Türkü
- Kendine özgü ezgi ile söylenen bir nazım biçimidir.
- Türkü sözcüğünün ilk kez 15. yy.da kullanıldığı sanılmaktadır.
- Hecenin 7’li, 8’li ve daha çok da 11’li kalıbıyla söylenir.
- Türkülerin kafiye örgüsü genelde şöyledir: “aaab cccb dddb”, “aaabb cccbb dddbb” veya “aaabcc
dddbcc eeebcc”.
- Türkülerin bir kısmı dörtlükler halinde bir kısmı da nakaratlı olarak yazılır. Nakaratlı türkülerde
üçer mısralık bölümden sonra iki mısradan oluşan nakaratlar gelir.
- Birinci bölüm türkünün asıl sözlerinin bulunduğu bölümdür. Buna bent denir. İkinci bölüm ise her
bendin sonunda tekrarlanan nakarat bölümleridir.

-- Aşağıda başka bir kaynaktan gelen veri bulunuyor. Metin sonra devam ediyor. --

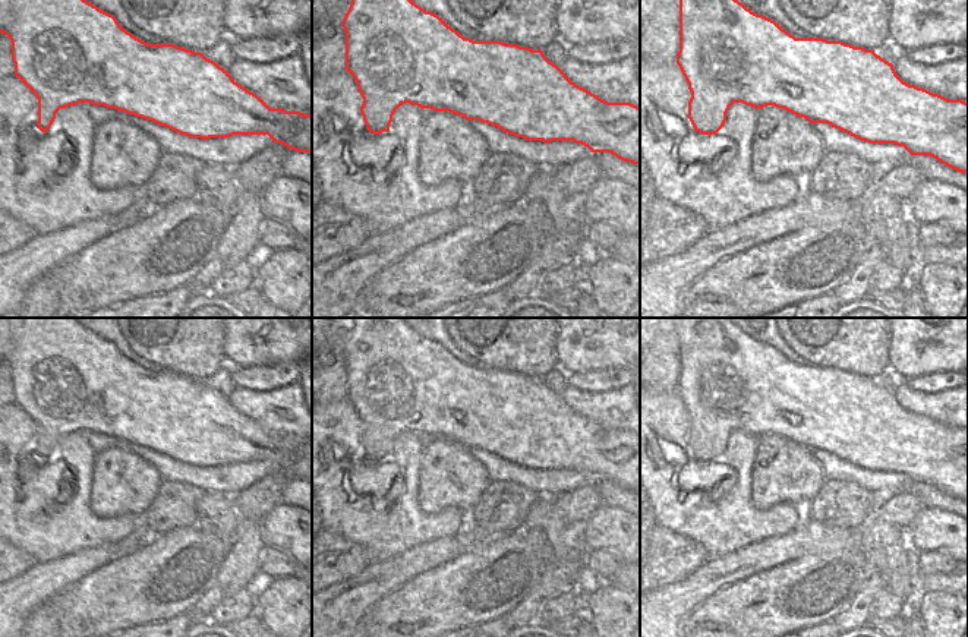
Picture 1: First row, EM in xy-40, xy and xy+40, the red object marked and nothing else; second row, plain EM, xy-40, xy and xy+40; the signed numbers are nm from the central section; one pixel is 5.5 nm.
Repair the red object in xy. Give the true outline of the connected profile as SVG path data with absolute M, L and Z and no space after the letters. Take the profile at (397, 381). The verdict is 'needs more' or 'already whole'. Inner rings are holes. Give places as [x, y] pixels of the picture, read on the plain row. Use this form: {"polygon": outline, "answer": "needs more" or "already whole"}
{"polygon": "M351 318L351 332L343 347L343 356L346 359L346 398L354 406L357 417L363 426L360 441L369 460L373 463L390 460L390 452L395 438L406 431L417 433L422 438L431 438L425 442L422 464L419 467L419 508L426 515L435 515L450 507L455 507L466 514L467 524L472 521L472 513L492 480L489 479L483 464L467 451L469 448L479 448L482 451L496 454L502 460L526 469L543 469L546 472L552 469L573 469L587 474L595 482L611 480L622 489L640 492L640 435L631 431L608 431L590 419L576 413L556 392L545 385L542 378L532 378L529 375L505 372L502 369L473 369L470 366L464 366L442 346L417 334L403 318Z", "answer": "needs more"}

Bunlara da kavuştak (bağlama) denir.
- Bentler ve kavuştaklar kendi aralarında kafiyelidir.
- Genelde aşk, tabiat, ayrılık, gurbet, hasret, sevgi ve güzellik gibi konular işlenmiştir.
- Şekil özellikleri bakımından koşmaya benzer. Maniye benzeyen türküler de vardır.
- Türkülerle şarkılar arasında benzerlikler olsa da şarkılar aruzla yazılır.
- Genelde anonimdir. Ancak bazı türkülerin sahipleri bellidir.
- Türküler düzenleyicilerinin, derleyicilerinin veya ait oldukları bölgelerin adına göre adlar alırlar.
Örnek:
Altı kardeş idik bindirdik ata
Hürü' yü yolladık üç köyden öte
Kızılırmak’a varınca oldu bir hata (Bent)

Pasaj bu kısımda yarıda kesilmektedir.